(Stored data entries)
=== Begin Enclosure ===
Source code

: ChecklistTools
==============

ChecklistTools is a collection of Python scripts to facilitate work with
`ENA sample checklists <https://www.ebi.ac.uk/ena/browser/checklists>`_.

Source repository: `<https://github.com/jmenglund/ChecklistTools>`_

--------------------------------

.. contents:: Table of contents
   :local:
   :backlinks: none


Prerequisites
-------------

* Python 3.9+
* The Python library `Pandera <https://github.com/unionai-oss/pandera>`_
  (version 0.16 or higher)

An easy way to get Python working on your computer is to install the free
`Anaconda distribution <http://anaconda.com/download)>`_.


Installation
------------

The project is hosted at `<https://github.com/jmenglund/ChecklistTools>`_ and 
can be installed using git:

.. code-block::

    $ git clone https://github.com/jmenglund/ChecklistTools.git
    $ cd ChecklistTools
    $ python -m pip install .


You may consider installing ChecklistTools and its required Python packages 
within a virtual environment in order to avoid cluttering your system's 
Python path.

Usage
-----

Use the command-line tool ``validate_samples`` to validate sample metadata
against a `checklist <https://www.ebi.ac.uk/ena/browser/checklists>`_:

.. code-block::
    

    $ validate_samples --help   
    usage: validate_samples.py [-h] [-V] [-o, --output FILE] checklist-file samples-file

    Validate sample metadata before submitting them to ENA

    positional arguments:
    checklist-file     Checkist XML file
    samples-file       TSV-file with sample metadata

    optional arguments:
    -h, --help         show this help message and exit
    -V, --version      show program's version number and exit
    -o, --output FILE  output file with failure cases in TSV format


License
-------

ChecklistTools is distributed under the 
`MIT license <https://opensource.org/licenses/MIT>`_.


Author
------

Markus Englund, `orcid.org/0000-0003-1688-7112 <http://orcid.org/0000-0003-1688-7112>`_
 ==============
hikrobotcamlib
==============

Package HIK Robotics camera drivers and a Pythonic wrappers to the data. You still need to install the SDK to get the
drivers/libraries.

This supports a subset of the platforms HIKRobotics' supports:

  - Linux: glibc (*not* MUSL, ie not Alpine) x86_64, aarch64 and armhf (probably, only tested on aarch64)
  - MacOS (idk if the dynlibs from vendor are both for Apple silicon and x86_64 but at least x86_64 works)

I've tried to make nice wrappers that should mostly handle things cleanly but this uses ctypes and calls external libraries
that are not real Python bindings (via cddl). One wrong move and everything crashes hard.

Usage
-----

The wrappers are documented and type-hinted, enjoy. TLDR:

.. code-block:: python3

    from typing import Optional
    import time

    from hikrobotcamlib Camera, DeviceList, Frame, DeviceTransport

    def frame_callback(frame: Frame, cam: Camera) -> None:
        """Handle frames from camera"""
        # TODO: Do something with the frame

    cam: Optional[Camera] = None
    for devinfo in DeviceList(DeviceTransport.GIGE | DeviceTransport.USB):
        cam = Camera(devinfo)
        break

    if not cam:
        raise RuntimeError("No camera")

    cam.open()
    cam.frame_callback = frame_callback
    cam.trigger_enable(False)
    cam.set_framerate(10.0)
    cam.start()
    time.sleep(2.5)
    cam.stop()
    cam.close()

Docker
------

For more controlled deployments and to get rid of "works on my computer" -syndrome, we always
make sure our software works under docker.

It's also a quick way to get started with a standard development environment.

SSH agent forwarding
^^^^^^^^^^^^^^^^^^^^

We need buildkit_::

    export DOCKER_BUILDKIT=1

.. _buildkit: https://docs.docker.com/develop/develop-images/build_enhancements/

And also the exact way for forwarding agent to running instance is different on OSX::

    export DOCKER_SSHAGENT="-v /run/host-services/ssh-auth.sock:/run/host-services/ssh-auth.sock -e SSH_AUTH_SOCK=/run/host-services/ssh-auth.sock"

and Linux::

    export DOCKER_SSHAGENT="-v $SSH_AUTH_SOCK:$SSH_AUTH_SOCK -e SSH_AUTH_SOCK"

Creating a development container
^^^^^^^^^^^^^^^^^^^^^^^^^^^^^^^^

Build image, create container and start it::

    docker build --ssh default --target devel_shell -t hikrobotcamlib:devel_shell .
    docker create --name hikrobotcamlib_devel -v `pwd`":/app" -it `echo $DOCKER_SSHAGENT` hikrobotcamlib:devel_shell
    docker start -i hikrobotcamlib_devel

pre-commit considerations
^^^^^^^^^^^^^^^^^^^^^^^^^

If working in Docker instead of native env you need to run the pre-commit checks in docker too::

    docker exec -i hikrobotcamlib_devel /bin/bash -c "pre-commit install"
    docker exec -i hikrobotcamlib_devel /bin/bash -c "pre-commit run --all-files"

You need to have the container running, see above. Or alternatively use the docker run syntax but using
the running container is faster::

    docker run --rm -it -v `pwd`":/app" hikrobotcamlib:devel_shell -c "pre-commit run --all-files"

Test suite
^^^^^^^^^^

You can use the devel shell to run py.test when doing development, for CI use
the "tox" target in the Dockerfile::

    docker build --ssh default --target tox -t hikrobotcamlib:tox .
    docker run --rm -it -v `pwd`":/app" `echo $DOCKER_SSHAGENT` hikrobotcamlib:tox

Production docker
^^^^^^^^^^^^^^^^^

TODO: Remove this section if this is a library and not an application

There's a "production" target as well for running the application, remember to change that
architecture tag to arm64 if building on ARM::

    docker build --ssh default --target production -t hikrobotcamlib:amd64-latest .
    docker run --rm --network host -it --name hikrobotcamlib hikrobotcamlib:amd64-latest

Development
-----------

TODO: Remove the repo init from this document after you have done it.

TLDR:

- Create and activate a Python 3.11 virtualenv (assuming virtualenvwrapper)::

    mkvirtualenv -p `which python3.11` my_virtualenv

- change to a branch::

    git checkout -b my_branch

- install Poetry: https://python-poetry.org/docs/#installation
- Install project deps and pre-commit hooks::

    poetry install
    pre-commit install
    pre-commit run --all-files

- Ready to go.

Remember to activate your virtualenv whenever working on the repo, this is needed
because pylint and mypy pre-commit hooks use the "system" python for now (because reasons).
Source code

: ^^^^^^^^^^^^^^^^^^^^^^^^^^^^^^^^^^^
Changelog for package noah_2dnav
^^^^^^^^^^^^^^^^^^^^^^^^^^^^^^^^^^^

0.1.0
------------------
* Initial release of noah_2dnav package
=== End Enclosure ===
*What to produce*. Both the line containing "Creating a development container" and the line containing "pre-commit considerations" belong in the answer. Print them and every line above that falls between them exactly, and no others.

*Written solution*.
Creating a development container
^^^^^^^^^^^^^^^^^^^^^^^^^^^^^^^^

Build image, create container and start it::

    docker build --ssh default --target devel_shell -t hikrobotcamlib:devel_shell .
    docker create --name hikrobotcamlib_devel -v `pwd`":/app" -it `echo $DOCKER_SSHAGENT` hikrobotcamlib:devel_shell
    docker start -i hikrobotcamlib_devel

pre-commit considerations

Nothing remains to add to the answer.